■ REQUIRED ACTION: Produce an exact transcription of the data, with the images left out.
Start of SUPPLIED MATERIAL
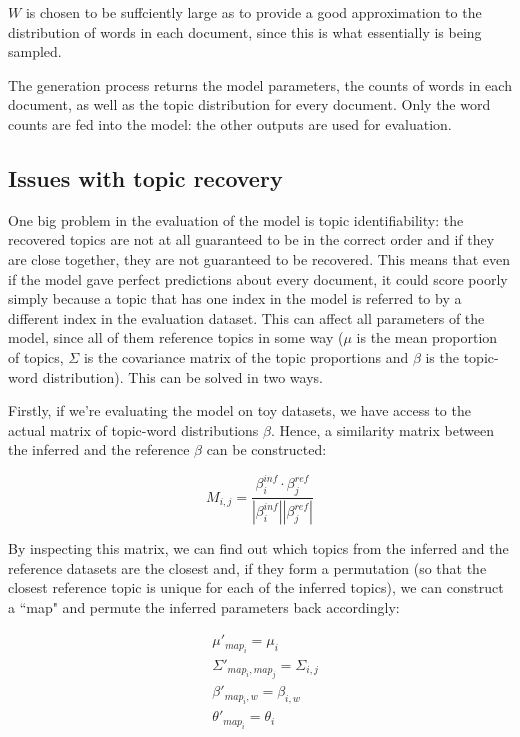 \documentclass[12pt,a4paper,twoside,openright]{report}
\begin{document}
$W$ is chosen to be suffciently large as to provide a good approximation to the distribution of words in each document, since this is what essentially is being sampled.

The generation process returns the model parameters, the counts of words in each document, as well as the topic distribution for every document. Only the word counts are fed into the model: the other outputs are used for evaluation.

\subsection{Issues with topic recovery}

One big problem in the evaluation of the model is topic identifiability: the recovered topics are not at all guaranteed to be in the correct order and if they are close together, they are not guaranteed to be recovered. This means that even if the model gave perfect predictions about every document, it could score poorly simply because a topic that has one index in the model is referred to by a different index in the evaluation dataset. This can affect all parameters of the model, since all of them reference topics in some way ($\mu$ is the mean proportion of topics, $\Sigma$ is the covariance matrix of the topic proportions and $\beta$ is the topic-word distribution). This can be solved in two ways.

Firstly, if we're evaluating the model on toy datasets, we have access to the actual matrix of topic-word distributions $\beta$. Hence, a similarity matrix between the inferred and the reference $\beta$ can be constructed:

\begin{equation}\label{eq:beta_similarity matrix}
M_{i,j} = \frac{\beta^{inf}_i \cdot \beta^{ref}_j}{|\beta^{inf}_i||\beta^{ref}_j|}
\end{equation}

By inspecting this matrix, we can find out which topics from the inferred and the reference datasets are the closest and, if they form a permutation (so that the closest reference topic is unique for each of the inferred topics), we can construct a ``map" and permute the inferred parameters back accordingly:

\begin{align*}
&\mu'_{map_i} = \mu_i \\
&\Sigma'_{map_i, map_j} = \Sigma_{i, j} \\
&\beta'_{map_i, w} = \beta_{i, w} \\
&\theta'_{map_i} = \theta_i
\end{align*}
\end{document}
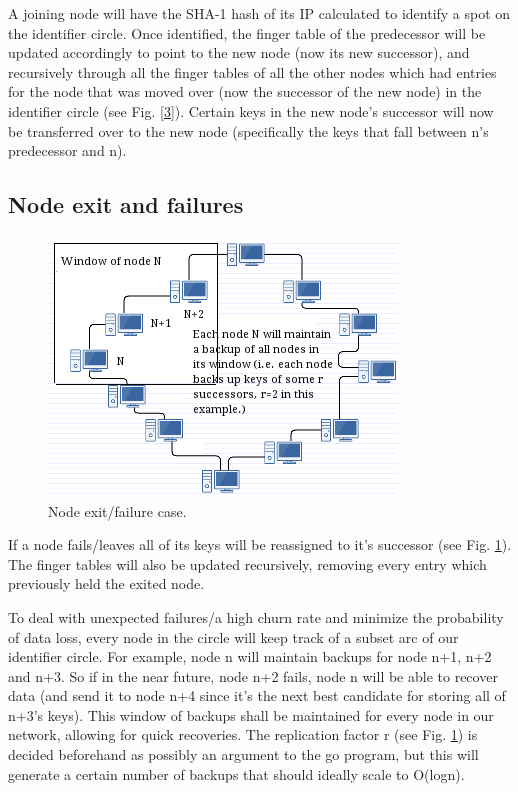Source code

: \documentclass[fleqn,24pt]{SelfArx} %
\begin{document}
A joining node will have the SHA-1 hash of its IP calculated to identify a spot on the identifier circle. Once identified, the finger table of the predecessor will be updated accordingly to point to the new node (now its new successor), and recursively through all the finger tables of all the other nodes which had entries for the node that was moved over (now the successor of the new node) in the identifier circle (see Fig. \ref{3}). Certain keys in the new node’s successor will now be transferred over to the new node (specifically the keys that fall between n’s predecessor and n). 

\subsection{Node exit and failures}

\begin{figure}[!htb]
\includegraphics{2016-02-29.png}
\caption{\label{family}Node exit/failure case.}
\label{4}
\end{figure}

If a node fails/leaves all of its keys will be reassigned to it’s successor (see Fig. \ref{4}). The finger tables will also be updated recursively, removing every entry which previously held the exited node.

To deal with unexpected failures/a high churn rate and minimize the probability of data loss, every node in the circle will keep track of a subset arc of our identifier circle. For example, node n will maintain backups for node n+1, n+2 and n+3. So if in the near future, node n+2 fails, node n will be able to recover data (and send it to node n+4 since it’s the next best candidate for storing all of n+3’s keys). This window of backups shall be maintained for every node in our network, allowing for quick recoveries. The replication factor r (see Fig. \ref{4}) is decided beforehand as possibly an argument to the go program, but this will generate a certain number of backups that should ideally scale to O(logn).
\end{document}
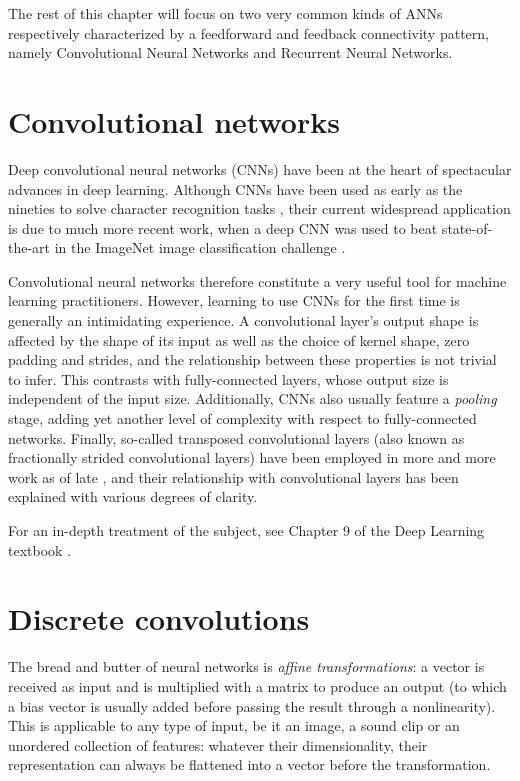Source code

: The rest of this chapter will focus on two very common kinds of ANNs
respectively characterized by a feedforward and feedback connectivity pattern,
namely Convolutional Neural Networks and Recurrent Neural Networks.


\section{Convolutional networks}\label{sec:convnets}

Deep convolutional neural networks (CNNs) have been at the heart of spectacular
advances in deep learning. Although CNNs have been used as early as the nineties
to solve character recognition tasks \citep{le1997reading}, their current
widespread application is due to much more recent work, when a deep CNN was used
to beat state-of-the-art in the ImageNet image classification challenge
\citep{krizhevsky2012imagenet}.

Convolutional neural networks therefore constitute a very useful tool for
machine learning practitioners.
However, learning to use CNNs for the first time
is generally an intimidating experience. A convolutional layer's output shape is
affected by the shape of its input as well as the choice of kernel shape, zero
padding and strides, and the relationship between these properties is not
trivial to infer. This contrasts with fully-connected layers, whose output size
is independent of the input size. Additionally, CNNs also usually feature a {\em
pooling\/} stage, adding yet another level of complexity with respect to
fully-connected networks.  Finally, so-called transposed convolutional layers
(also known as fractionally strided convolutional layers) have been employed in
more and more work as of late \citep{zeiler2011adaptive,zeiler2014visualizing,
long2015fully,radford2015unsupervised,visin15,im2016generating}, and their
relationship with convolutional layers has been explained with various degrees
of clarity.

For an in-depth treatment of the subject, see Chapter 9 of the Deep Learning
textbook \citep{Goodfellow-et-al-2016-Book}.

\section{Discrete convolutions}

The bread and butter of neural networks is \emph{affine transformations}: a
vector is received as input and is multiplied with a matrix to produce an
output (to which a bias vector is usually added before passing the result
through a nonlinearity). This is applicable to any type of input, be it an
image, a sound clip or an unordered collection of features: whatever their
dimensionality, their representation can always be flattened into a vector
before the transformation.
End of SUPPLIED MATERIAL
■ WRITTEN RESPONSE:
 \documentclass[12pt,a4paper,twoside,openright]{report}
\begin{document}
$W$ is chosen to be suffciently large as to provide a good approximation to the distribution of words in each document, since this is what essentially is being sampled.

The generation process returns the model parameters, the counts of words in each document, as well as the topic distribution for every document. Only the word counts are fed into the model: the other outputs are used for evaluation.

\subsection{Issues with topic recovery}

One big problem in the evaluation of the model is topic identifiability: the recovered topics are not at all guaranteed to be in the correct order and if they are close together, they are not guaranteed to be recovered. This means that even if the model gave perfect predictions about every document, it could score poorly simply because a topic that has one index in the model is referred to by a different index in the evaluation dataset. This can affect all parameters of the model, since all of them reference topics in some way ($\mu$ is the mean proportion of topics, $\Sigma$ is the covariance matrix of the topic proportions and $\beta$ is the topic-word distribution). This can be solved in two ways.

Firstly, if we're evaluating the model on toy datasets, we have access to the actual matrix of topic-word distributions $\beta$. Hence, a similarity matrix between the inferred and the reference $\beta$ can be constructed:

\begin{equation}\label{eq:beta_similarity matrix}
M_{i,j} = \frac{\beta^{inf}_i \cdot \beta^{ref}_j}{|\beta^{inf}_i||\beta^{ref}_j|}
\end{equation}

By inspecting this matrix, we can find out which topics from the inferred and the reference datasets are the closest and, if they form a permutation (so that the closest reference topic is unique for each of the inferred topics), we can construct a ``map" and permute the inferred parameters back accordingly:

\begin{align*}
&\mu'_{map_i} = \mu_i \\
&\Sigma'_{map_i, map_j} = \Sigma_{i, j} \\
&\beta'_{map_i, w} = \beta_{i, w} \\
&\theta'_{map_i} = \theta_i
\end{align*}
\end{document}
Source code

: \documentclass[fleqn,24pt]{SelfArx} %
\begin{document}
A joining node will have the SHA-1 hash of its IP calculated to identify a spot on the identifier circle. Once identified, the finger table of the predecessor will be updated accordingly to point to the new node (now its new successor), and recursively through all the finger tables of all the other nodes which had entries for the node that was moved over (now the successor of the new node) in the identifier circle (see Fig. \ref{3}). Certain keys in the new node’s successor will now be transferred over to the new node (specifically the keys that fall between n’s predecessor and n). 

\subsection{Node exit and failures}

\begin{figure}[!htb]
\includegraphics{2016-02-29.png}
\caption{\label{family}Node exit/failure case.}
\label{4}
\end{figure}

If a node fails/leaves all of its keys will be reassigned to it’s successor (see Fig. \ref{4}). The finger tables will also be updated recursively, removing every entry which previously held the exited node.

To deal with unexpected failures/a high churn rate and minimize the probability of data loss, every node in the circle will keep track of a subset arc of our identifier circle. For example, node n will maintain backups for node n+1, n+2 and n+3. So if in the near future, node n+2 fails, node n will be able to recover data (and send it to node n+4 since it’s the next best candidate for storing all of n+3’s keys). This window of backups shall be maintained for every node in our network, allowing for quick recoveries. The replication factor r (see Fig. \ref{4}) is decided beforehand as possibly an argument to the go program, but this will generate a certain number of backups that should ideally scale to O(logn).
\end{document}
Source code

: The rest of this chapter will focus on two very common kinds of ANNs
respectively characterized by a feedforward and feedback connectivity pattern,
namely Convolutional Neural Networks and Recurrent Neural Networks.


\section{Convolutional networks}\label{sec:convnets}

Deep convolutional neural networks (CNNs) have been at the heart of spectacular
advances in deep learning. Although CNNs have been used as early as the nineties
to solve character recognition tasks \citep{le1997reading}, their current
widespread application is due to much more recent work, when a deep CNN was used
to beat state-of-the-art in the ImageNet image classification challenge
\citep{krizhevsky2012imagenet}.

Convolutional neural networks therefore constitute a very useful tool for
machine learning practitioners.
However, learning to use CNNs for the first time
is generally an intimidating experience. A convolutional layer's output shape is
affected by the shape of its input as well as the choice of kernel shape, zero
padding and strides, and the relationship between these properties is not
trivial to infer. This contrasts with fully-connected layers, whose output size
is independent of the input size. Additionally, CNNs also usually feature a {\em
pooling\/} stage, adding yet another level of complexity with respect to
fully-connected networks.  Finally, so-called transposed convolutional layers
(also known as fractionally strided convolutional layers) have been employed in
more and more work as of late \citep{zeiler2011adaptive,zeiler2014visualizing,
long2015fully,radford2015unsupervised,visin15,im2016generating}, and their
relationship with convolutional layers has been explained with various degrees
of clarity.

For an in-depth treatment of the subject, see Chapter 9 of the Deep Learning
textbook \citep{Goodfellow-et-al-2016-Book}.

\section{Discrete convolutions}

The bread and butter of neural networks is \emph{affine transformations}: a
vector is received as input and is multiplied with a matrix to produce an
output (to which a bias vector is usually added before passing the result
through a nonlinearity). This is applicable to any type of input, be it an
image, a sound clip or an unordered collection of features: whatever their
dimensionality, their representation can always be flattened into a vector
before the transformation.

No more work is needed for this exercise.